** Opening Provided entries block **

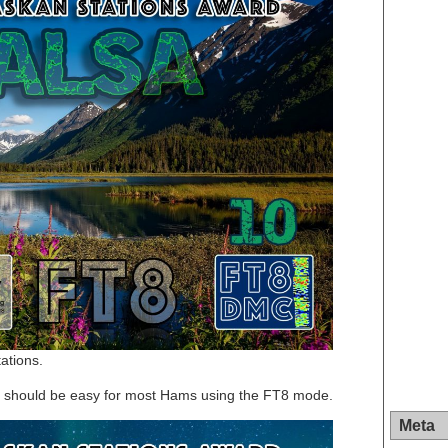
ations.
rd should be easy for most Hams using the FT8 mode.
Meta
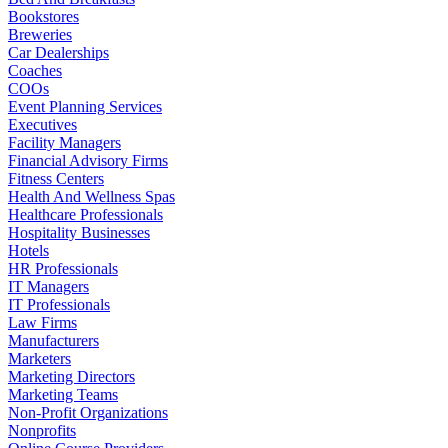
Bookstores
Breweries
Car Dealerships
Coaches
COOs
Event Planning Services
Executives
Facility Managers
Financial Advisory Firms
Fitness Centers
Health And Wellness Spas
Healthcare Professionals
Hospitality Businesses
Hotels
HR Professionals
IT Managers
IT Professionals
Law Firms
Manufacturers
Marketers
Marketing Directors
Marketing Teams
Non-Profit Organizations
Nonprofits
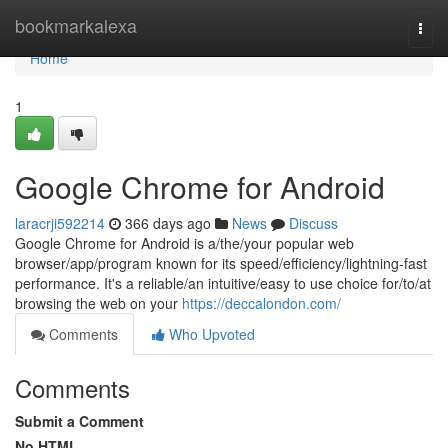
Home
bookmarkalexa
Togg
navi
Home
1
Google Chrome for Android
laracrji592214
366 days ago
News
Discuss
Google Chrome for Android is a/the/your popular web
browser/app/program known for its speed/efficiency/lightning-fast
performance. It's a reliable/an intuitive/easy to use choice for/to/at
browsing the web on your
https://deccalondon.com/
Comments
Who Upvoted
Comments
Submit a Comment
No HTML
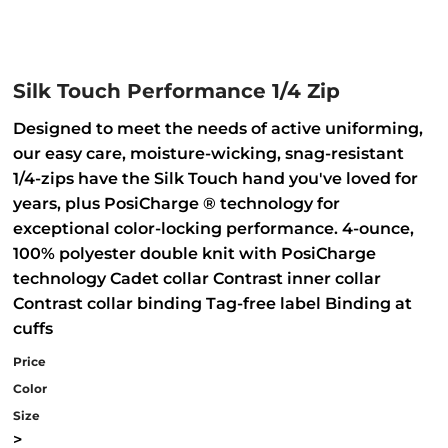
Silk Touch Performance 1/4 Zip
Designed to meet the needs of active uniforming,
our easy care, moisture-wicking, snag-resistant
1/4-zips have the Silk Touch hand you've loved for
years, plus PosiCharge ® technology for
exceptional color-locking performance. 4-ounce,
100% polyester double knit with PosiCharge
technology Cadet collar Contrast inner collar
Contrast collar binding Tag-free label Binding at
cuffs
Price
Color
Size
>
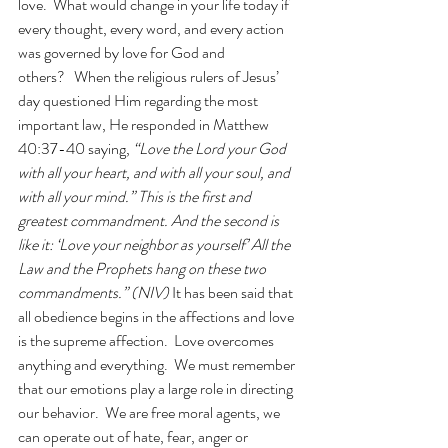
love.  What would change in your life today if 
every thought, every word, and every action 
was governed by love for God and 
others?   When the religious rulers of Jesus’ 
day questioned Him regarding the most 
important law, He responded in Matthew 
40:37-40 saying, 
“Love the Lord your God 
with all your heart, and with all your soul, and 
with all your mind.” This is the first and 
greatest commandment. And the second is 
like it: ‘Love your neighbor as yourself’ All the 
Law and the Prophets hang on these two 
commandments.” (NIV) 
It has been said that 
all obedience begins in the affections and love 
is the supreme affection.  Love overcomes 
anything and everything.  We must remember 
that our emotions play a large role in directing 
our behavior.  We are free moral agents, we 
can operate out of hate, fear, anger or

** Closing Provided entries block **

The task:
Since the listing holds pictures, return everything else in it exactly and omit those.

Answer area:
ations.
rd should be easy for most Hams using the FT8 mode.
Meta
Bookstores
Breweries
Car Dealerships
Coaches
COOs
Event Planning Services
Executives
Facility Managers
Financial Advisory Firms
Fitness Centers
Health And Wellness Spas
Healthcare Professionals
Hospitality Businesses
Hotels
HR Professionals
IT Managers
IT Professionals
Law Firms
Manufacturers
Marketers
Marketing Directors
Marketing Teams
Non-Profit Organizations
Nonprofits
Home
bookmarkalexa
Togg
navi
Home
1
Google Chrome for Android
laracrji592214
366 days ago
News
Discuss
Google Chrome for Android is a/the/your popular web
browser/app/program known for its speed/efficiency/lightning-fast
performance. It's a reliable/an intuitive/easy to use choice for/to/at
browsing the web on your
https://deccalondon.com/
Comments
Who Upvoted
Comments
Submit a Comment
No HTML
Silk Touch Performance 1/4 Zip
Designed to meet the needs of active uniforming,
our easy care, moisture-wicking, snag-resistant
1/4-zips have the Silk Touch hand you've loved for
years, plus PosiCharge ® technology for
exceptional color-locking performance. 4-ounce,
100% polyester double knit with PosiCharge
technology Cadet collar Contrast inner collar
Contrast collar binding Tag-free label Binding at
cuffs
Price
Color
Size
>
love.  What would change in your life today if 
every thought, every word, and every action 
was governed by love for God and 
others?   When the religious rulers of Jesus’ 
day questioned Him regarding the most 
important law, He responded in Matthew 
40:37-40 saying, 
“Love the Lord your God 
with all your heart, and with all your soul, and 
with all your mind.” This is the first and 
greatest commandment. And the second is 
like it: ‘Love your neighbor as yourself’ All the 
Law and the Prophets hang on these two 
commandments.” (NIV) 
It has been said that 
all obedience begins in the affections and love 
is the supreme affection.  Love overcomes 
anything and everything.  We must remember 
that our emotions play a large role in directing 
our behavior.  We are free moral agents, we 
can operate out of hate, fear, anger or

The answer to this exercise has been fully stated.